Many Arabic journalists were saddened, but the BBC’s international radio audience has shrunk. The Iranian government is currently in a row with BBC Persian over its coverage of protests.
BBC

The British Broadcasting Corporation (BBC)’s World Service has proposed cutting its radio broadcasts in several languages, Arabic and Persian among them.

What it means: The BBC will still produce content in Arabic and Persian, but the plan is to no longer broadcast in these languages via radio waves. The decision is motivated by a desire to save money and cut costs, the network said Thursday. 

In addition to radio, the BBC offers online and television content in both languages. 

Why it matters: Many Arabic media professionals reacted with sadness to the news. “A stage and a generation has been extinguished,” Syria Television journalist Yaser Atrash wrote on Twitter Thursday. 

Some journalists expressed concern that favoring online news over  radio broadcasts could restrict some people’s access to the BBC in the Middle East. 

“People rely on these radio language services for fair and balanced news they can’t get elsewhere. Especially in countries where the govt may cut the internet so ‘digital only’ means that at critical moments the service is unavailable,” Channel 4 editor Lindsey Hilsum tweeted Thursday. 

Radio broadcasts can also be blocked via a process called jamming, however. The US Virtual Embassy in Iran has accused Iranian authorities of doing this to foreign broadcasts, for example. 

Part of the BBC’s appeal is that it is relatively independent, and does not shy away from reporting on anti-government protests in the Middle East, for example. Much of the media in the region is controlled by governments or political actors. 

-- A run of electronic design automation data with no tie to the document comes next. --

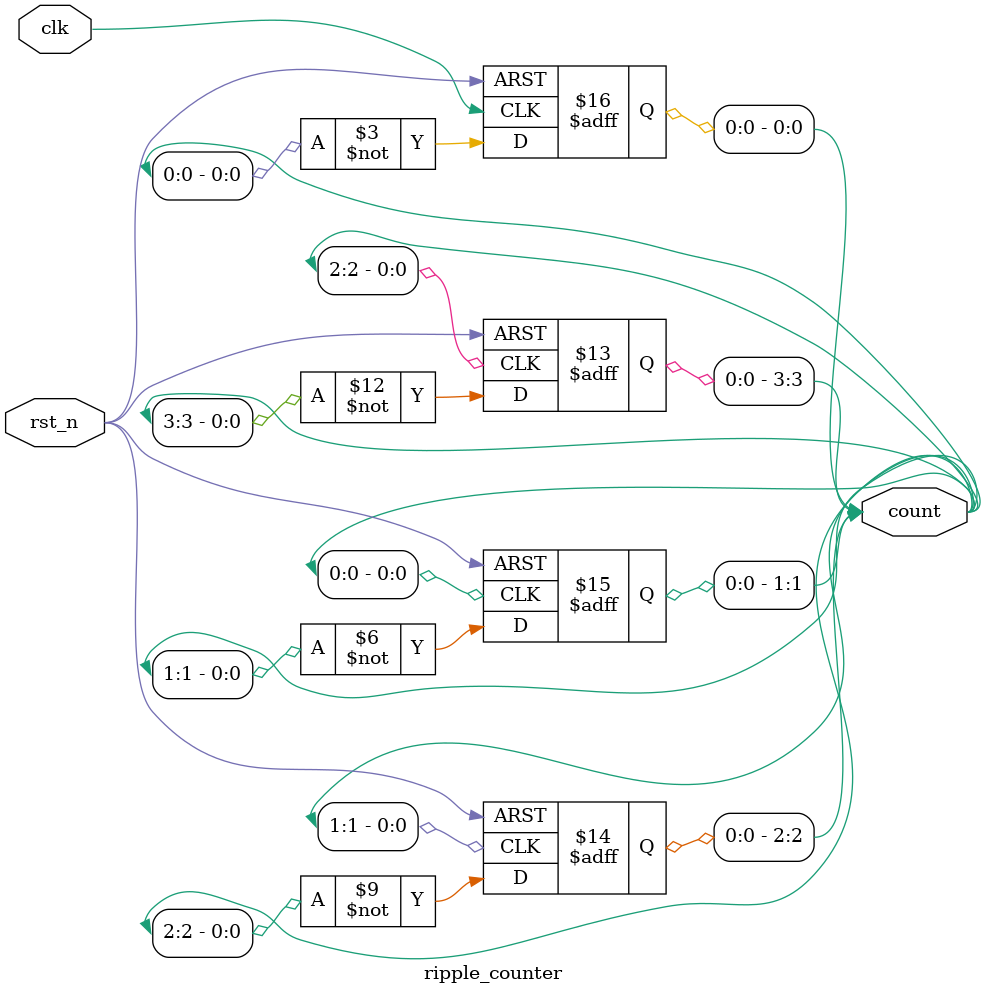
<source format=sv>
module ripple_counter #(parameter N = 4) (
    input  logic clk, rst_n,
    output logic [N-1:0] count
);
    // Bit 0 is clocked by the main clock
    always_ff @(negedge clk or negedge rst_n) begin
        if (!rst_n) count[0] <= 1'b0;
        else        count[0] <= ~count[0];
    end

    // Subsequent bits are clocked by the PREVIOUS bit (The Ripple)
    genvar i;
    generate
        for (i = 1; i < N; i++) begin : ripple_stage
            always_ff @(negedge count[i-1] or negedge rst_n) begin
                if (!rst_n) count[i] <= 1'b0;
                else        count[i] <= ~count[i];
            end
        end
    endgenerate
endmodule
</source>
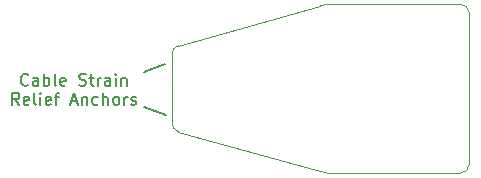
<source format=gbr>
%TF.GenerationSoftware,KiCad,Pcbnew,(6.0.4-0)*%
%TF.CreationDate,2022-05-31T15:07:25+12:00*%
%TF.ProjectId,usba_caddy,75736261-5f63-4616-9464-792e6b696361,rev?*%
%TF.SameCoordinates,PX6bf4b80PY4944400*%
%TF.FileFunction,Other,Comment*%
%FSLAX46Y46*%
G04 Gerber Fmt 4.6, Leading zero omitted, Abs format (unit mm)*
G04 Created by KiCad (PCBNEW (6.0.4-0)) date 2022-05-31 15:07:25*
%MOMM*%
%LPD*%
G01*
G04 APERTURE LIST*
%ADD10C,0.150000*%
%TA.AperFunction,Profile*%
%ADD11C,0.100000*%
%TD*%
G04 APERTURE END LIST*
D10*
X1125000Y12025000D02*
X2900000Y12750000D01*
X1125000Y9100000D02*
X2950000Y8425000D01*
D11*
X4025005Y14299979D02*
G75*
G03*
X3500000Y13625000I171395J-674979D01*
G01*
X16050000Y17675000D02*
X4025000Y14300000D01*
X16025000Y3650000D02*
X4000000Y7025000D01*
X27900000Y3500000D02*
G75*
G03*
X28650000Y4250000I0J750000D01*
G01*
X16024998Y3649996D02*
G75*
G03*
X16700000Y3500000I675002J1443804D01*
G01*
X28650000Y4250000D02*
X28650000Y17050000D01*
X28650000Y17050000D02*
G75*
G03*
X27900000Y17800000I-750000J0D01*
G01*
X16700000Y3500000D02*
X27900000Y3500000D01*
X3500482Y7724983D02*
G75*
G03*
X4000000Y7025000I704918J-25183D01*
G01*
X3500000Y7725000D02*
X3500000Y13625000D01*
X27900000Y17800000D02*
X16700000Y17800000D01*
X16700000Y17800000D02*
G75*
G03*
X16050000Y17675000I0J-1752500D01*
G01*
D10*
X-8705953Y10997858D02*
X-8753572Y10950239D01*
X-8896429Y10902620D01*
X-8991667Y10902620D01*
X-9134524Y10950239D01*
X-9229762Y11045477D01*
X-9277381Y11140715D01*
X-9325000Y11331191D01*
X-9325000Y11474048D01*
X-9277381Y11664524D01*
X-9229762Y11759762D01*
X-9134524Y11855000D01*
X-8991667Y11902620D01*
X-8896429Y11902620D01*
X-8753572Y11855000D01*
X-8705953Y11807381D01*
X-7848810Y10902620D02*
X-7848810Y11426429D01*
X-7896429Y11521667D01*
X-7991667Y11569286D01*
X-8182143Y11569286D01*
X-8277381Y11521667D01*
X-7848810Y10950239D02*
X-7944048Y10902620D01*
X-8182143Y10902620D01*
X-8277381Y10950239D01*
X-8325000Y11045477D01*
X-8325000Y11140715D01*
X-8277381Y11235953D01*
X-8182143Y11283572D01*
X-7944048Y11283572D01*
X-7848810Y11331191D01*
X-7372620Y10902620D02*
X-7372620Y11902620D01*
X-7372620Y11521667D02*
X-7277381Y11569286D01*
X-7086905Y11569286D01*
X-6991667Y11521667D01*
X-6944048Y11474048D01*
X-6896429Y11378810D01*
X-6896429Y11093096D01*
X-6944048Y10997858D01*
X-6991667Y10950239D01*
X-7086905Y10902620D01*
X-7277381Y10902620D01*
X-7372620Y10950239D01*
X-6325000Y10902620D02*
X-6420239Y10950239D01*
X-6467858Y11045477D01*
X-6467858Y11902620D01*
X-5563096Y10950239D02*
X-5658334Y10902620D01*
X-5848810Y10902620D01*
X-5944048Y10950239D01*
X-5991667Y11045477D01*
X-5991667Y11426429D01*
X-5944048Y11521667D01*
X-5848810Y11569286D01*
X-5658334Y11569286D01*
X-5563096Y11521667D01*
X-5515477Y11426429D01*
X-5515477Y11331191D01*
X-5991667Y11235953D01*
X-4372620Y10950239D02*
X-4229762Y10902620D01*
X-3991667Y10902620D01*
X-3896429Y10950239D01*
X-3848810Y10997858D01*
X-3801191Y11093096D01*
X-3801191Y11188334D01*
X-3848810Y11283572D01*
X-3896429Y11331191D01*
X-3991667Y11378810D01*
X-4182143Y11426429D01*
X-4277381Y11474048D01*
X-4325000Y11521667D01*
X-4372620Y11616905D01*
X-4372620Y11712143D01*
X-4325000Y11807381D01*
X-4277381Y11855000D01*
X-4182143Y11902620D01*
X-3944048Y11902620D01*
X-3801191Y11855000D01*
X-3515477Y11569286D02*
X-3134524Y11569286D01*
X-3372620Y11902620D02*
X-3372620Y11045477D01*
X-3325000Y10950239D01*
X-3229762Y10902620D01*
X-3134524Y10902620D01*
X-2801191Y10902620D02*
X-2801191Y11569286D01*
X-2801191Y11378810D02*
X-2753572Y11474048D01*
X-2705953Y11521667D01*
X-2610715Y11569286D01*
X-2515477Y11569286D01*
X-1753572Y10902620D02*
X-1753572Y11426429D01*
X-1801191Y11521667D01*
X-1896429Y11569286D01*
X-2086905Y11569286D01*
X-2182143Y11521667D01*
X-1753572Y10950239D02*
X-1848810Y10902620D01*
X-2086905Y10902620D01*
X-2182143Y10950239D01*
X-2229762Y11045477D01*
X-2229762Y11140715D01*
X-2182143Y11235953D01*
X-2086905Y11283572D01*
X-1848810Y11283572D01*
X-1753572Y11331191D01*
X-1277381Y10902620D02*
X-1277381Y11569286D01*
X-1277381Y11902620D02*
X-1325000Y11855000D01*
X-1277381Y11807381D01*
X-1229762Y11855000D01*
X-1277381Y11902620D01*
X-1277381Y11807381D01*
X-801191Y11569286D02*
X-801191Y10902620D01*
X-801191Y11474048D02*
X-753572Y11521667D01*
X-658334Y11569286D01*
X-515477Y11569286D01*
X-420239Y11521667D01*
X-372620Y11426429D01*
X-372620Y10902620D01*
X-9467858Y9292620D02*
X-9801191Y9768810D01*
X-10039286Y9292620D02*
X-10039286Y10292620D01*
X-9658334Y10292620D01*
X-9563096Y10245000D01*
X-9515477Y10197381D01*
X-9467858Y10102143D01*
X-9467858Y9959286D01*
X-9515477Y9864048D01*
X-9563096Y9816429D01*
X-9658334Y9768810D01*
X-10039286Y9768810D01*
X-8658334Y9340239D02*
X-8753572Y9292620D01*
X-8944048Y9292620D01*
X-9039286Y9340239D01*
X-9086905Y9435477D01*
X-9086905Y9816429D01*
X-9039286Y9911667D01*
X-8944048Y9959286D01*
X-8753572Y9959286D01*
X-8658334Y9911667D01*
X-8610715Y9816429D01*
X-8610715Y9721191D01*
X-9086905Y9625953D01*
X-8039286Y9292620D02*
X-8134524Y9340239D01*
X-8182143Y9435477D01*
X-8182143Y10292620D01*
X-7658334Y9292620D02*
X-7658334Y9959286D01*
X-7658334Y10292620D02*
X-7705953Y10245000D01*
X-7658334Y10197381D01*
X-7610715Y10245000D01*
X-7658334Y10292620D01*
X-7658334Y10197381D01*
X-6801191Y9340239D02*
X-6896429Y9292620D01*
X-7086905Y9292620D01*
X-7182143Y9340239D01*
X-7229762Y9435477D01*
X-7229762Y9816429D01*
X-7182143Y9911667D01*
X-7086905Y9959286D01*
X-6896429Y9959286D01*
X-6801191Y9911667D01*
X-6753572Y9816429D01*
X-6753572Y9721191D01*
X-7229762Y9625953D01*
X-6467858Y9959286D02*
X-6086905Y9959286D01*
X-6325000Y9292620D02*
X-6325000Y10149762D01*
X-6277381Y10245000D01*
X-6182143Y10292620D01*
X-6086905Y10292620D01*
X-5039286Y9578334D02*
X-4563096Y9578334D01*
X-5134524Y9292620D02*
X-4801191Y10292620D01*
X-4467858Y9292620D01*
X-4134524Y9959286D02*
X-4134524Y9292620D01*
X-4134524Y9864048D02*
X-4086905Y9911667D01*
X-3991667Y9959286D01*
X-3848810Y9959286D01*
X-3753572Y9911667D01*
X-3705953Y9816429D01*
X-3705953Y9292620D01*
X-2801191Y9340239D02*
X-2896429Y9292620D01*
X-3086905Y9292620D01*
X-3182143Y9340239D01*
X-3229762Y9387858D01*
X-3277381Y9483096D01*
X-3277381Y9768810D01*
X-3229762Y9864048D01*
X-3182143Y9911667D01*
X-3086905Y9959286D01*
X-2896429Y9959286D01*
X-2801191Y9911667D01*
X-2372620Y9292620D02*
X-2372620Y10292620D01*
X-1944048Y9292620D02*
X-1944048Y9816429D01*
X-1991667Y9911667D01*
X-2086905Y9959286D01*
X-2229762Y9959286D01*
X-2325000Y9911667D01*
X-2372620Y9864048D01*
X-1325000Y9292620D02*
X-1420239Y9340239D01*
X-1467858Y9387858D01*
X-1515477Y9483096D01*
X-1515477Y9768810D01*
X-1467858Y9864048D01*
X-1420239Y9911667D01*
X-1325000Y9959286D01*
X-1182143Y9959286D01*
X-1086905Y9911667D01*
X-1039286Y9864048D01*
X-991667Y9768810D01*
X-991667Y9483096D01*
X-1039286Y9387858D01*
X-1086905Y9340239D01*
X-1182143Y9292620D01*
X-1325000Y9292620D01*
X-563096Y9292620D02*
X-563096Y9959286D01*
X-563096Y9768810D02*
X-515477Y9864048D01*
X-467858Y9911667D01*
X-372620Y9959286D01*
X-277381Y9959286D01*
X8333Y9340239D02*
X103571Y9292620D01*
X294047Y9292620D01*
X389285Y9340239D01*
X436904Y9435477D01*
X436904Y9483096D01*
X389285Y9578334D01*
X294047Y9625953D01*
X151190Y9625953D01*
X55952Y9673572D01*
X8333Y9768810D01*
X8333Y9816429D01*
X55952Y9911667D01*
X151190Y9959286D01*
X294047Y9959286D01*
X389285Y9911667D01*
M02*

</source>
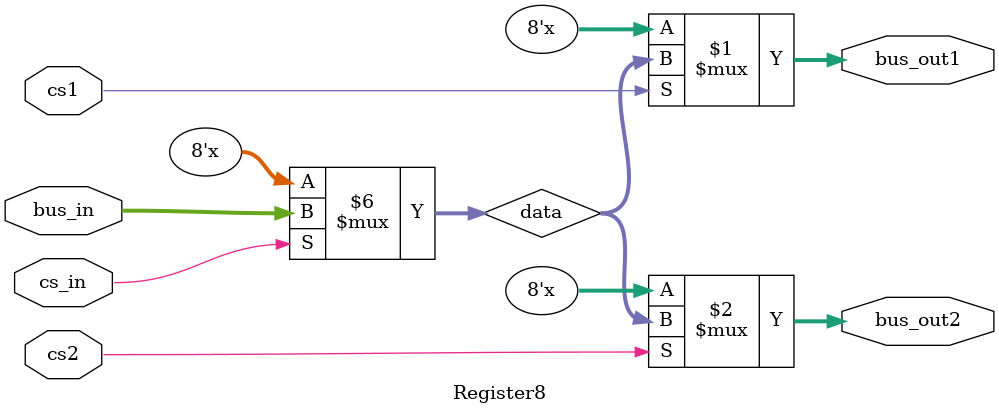
<source format=v>
module Register8(cs_in, cs1, cs2, bus_in, bus_out1, bus_out2);
    input cs_in, cs1, cs2;
    input [7:0] bus_in;
    output [7:0] bus_out1, bus_out2;
    reg [7:0] data;
    
    assign bus_out1 = cs1? data : 8'bz;
    assign bus_out2 = cs2? data : 8'bz;
    
    initial data = 8'h00;
    
    always @ (cs_in or bus_in)
        if (cs_in)
            data = bus_in;

endmodule

</source>
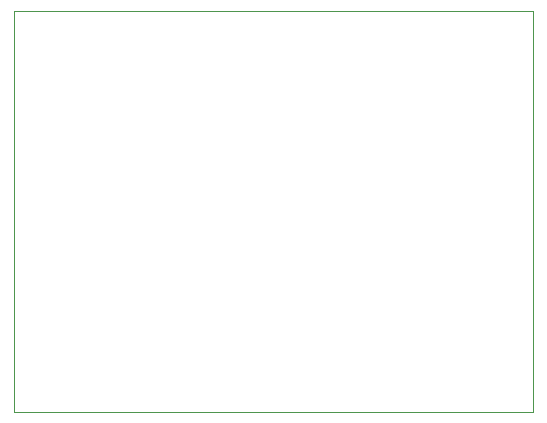
<source format=gbr>
%TF.GenerationSoftware,KiCad,Pcbnew,7.0.9*%
%TF.CreationDate,2023-11-28T13:38:34+10:00*%
%TF.ProjectId,cansult,63616e73-756c-4742-9e6b-696361645f70,rev?*%
%TF.SameCoordinates,Original*%
%TF.FileFunction,Profile,NP*%
%FSLAX46Y46*%
G04 Gerber Fmt 4.6, Leading zero omitted, Abs format (unit mm)*
G04 Created by KiCad (PCBNEW 7.0.9) date 2023-11-28 13:38:34*
%MOMM*%
%LPD*%
G01*
G04 APERTURE LIST*
%TA.AperFunction,Profile*%
%ADD10C,0.100000*%
%TD*%
G04 APERTURE END LIST*
D10*
X166000000Y-69000000D02*
X210000000Y-69000000D01*
X210000000Y-103000000D01*
X166000000Y-103000000D01*
X166000000Y-69000000D01*
M02*

</source>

Internet cuts are also a problem in parts of the region, including in Iran at present. On Friday, the Iranian government cut internet access amid continued protests over the death of Mahsa Amini, the internet watchdog NetBlocks said. The Islamic Republic often restricts internet during demonstrations, and blocks access to many social media networks, such as Twitter. 

The Iranian government has been angry at BBC Persian recently. Last week, Iran’s Foreign Ministry summoned the British ambassador in response to “hostile reporting by Persian-language media based in London against Iran,” the official Islamic Republic News Agency reported. 

Know more: The BBC reaches a relatively small international audience via radio. The BBC World Service has a weekly audience of around 360 million across all mediums. By comparison, the BBC Radio's World Service radio has only 1.24 million weekly listeners, according to the BBC’s own figures.